Rejecting the trusted third party and decentralisation dogmatism of Voorhees and others is, however, a necessary first step. We shouldn’t fear legalisation of this technology.

There is nothing to lose and practically everything to gain.

*Bear with me here. Same team, right?

**English law is already competitive for financial applications with its concept of equity, and in particular the trust, which continental jurisdictions lack. Increasing the UK’s competitiveness in this regard is to be encouraged.

***If you have tax questions this blogpost is not an adequate summary. You should hire a lawyer.

****HMRC still has a ton of work to do.

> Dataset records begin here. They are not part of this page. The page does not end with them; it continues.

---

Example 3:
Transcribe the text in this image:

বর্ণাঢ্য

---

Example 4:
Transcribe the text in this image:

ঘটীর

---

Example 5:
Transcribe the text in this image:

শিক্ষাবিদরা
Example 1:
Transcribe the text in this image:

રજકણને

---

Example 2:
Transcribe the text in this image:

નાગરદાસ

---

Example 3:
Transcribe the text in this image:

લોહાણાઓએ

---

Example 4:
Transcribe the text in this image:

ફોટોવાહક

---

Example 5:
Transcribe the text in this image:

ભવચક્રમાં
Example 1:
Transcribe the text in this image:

Issues include:

(1) blockchain, transaction and contract situs and implications;

(2) how units of currency awarded by way of transaction fees (once a currency is fully mined) are to be treated for tax purposes;

(3) accounting for trading losses and gains in respect of trades made solely between cryptocurrencies (i.e. no element of fiat);

(4) determining what sort of trading is of an income or capital nature, particularly in respect of cryptocurrencies like Ethereum where units will be used not only as units of currency, but primarily to distribute, manage and settle smart contract applications;

(5) whether a consumer purchase made in cryptocurrency constitutes a chargeable disposal or realisation of profit;

(6) how cryptocurrency is taxable as part of a decedent’s estate;

(7) how, if at all, DAOs [ http://blog.ethereum.org/2014/03/01/daos-are-not-scary-part-2-reducing-barriers/  ] are to be treated as being sited, incorporated, or taxed, in which case all of the above need to be asked again (with the exception of (6)).

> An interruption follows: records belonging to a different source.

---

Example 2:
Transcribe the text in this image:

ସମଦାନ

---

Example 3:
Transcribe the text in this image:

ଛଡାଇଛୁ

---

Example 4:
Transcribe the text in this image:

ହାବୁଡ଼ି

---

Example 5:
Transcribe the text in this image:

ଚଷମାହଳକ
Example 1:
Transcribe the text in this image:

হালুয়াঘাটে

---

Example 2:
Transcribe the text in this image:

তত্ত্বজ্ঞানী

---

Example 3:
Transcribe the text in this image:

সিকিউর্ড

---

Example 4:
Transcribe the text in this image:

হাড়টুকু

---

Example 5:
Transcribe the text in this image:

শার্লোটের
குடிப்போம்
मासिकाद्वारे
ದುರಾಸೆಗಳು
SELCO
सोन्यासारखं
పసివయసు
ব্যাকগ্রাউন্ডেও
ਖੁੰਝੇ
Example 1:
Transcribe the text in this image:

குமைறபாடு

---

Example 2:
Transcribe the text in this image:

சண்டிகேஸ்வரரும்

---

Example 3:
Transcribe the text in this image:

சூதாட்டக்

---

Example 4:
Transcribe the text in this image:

*****Zachary Caceres of the Startup Cities Institute has proposed using cryptoledgers – through a program called MuniBit – to improve transparency of government finances in the developing world. A developed private sector cryptoledger infrastructure in the West would, due to the increased availability of software tools and trained manpower, make such a program considerably more straightforward to implement.

Summary

Commercial lawyer and ASI Fellow Preston J. Byrne explains why, despite the cries of his inner libertarian, more government involvement in Bitcoin would be a step forward for the cryptocurrency-cum-payment-system, rather than its end.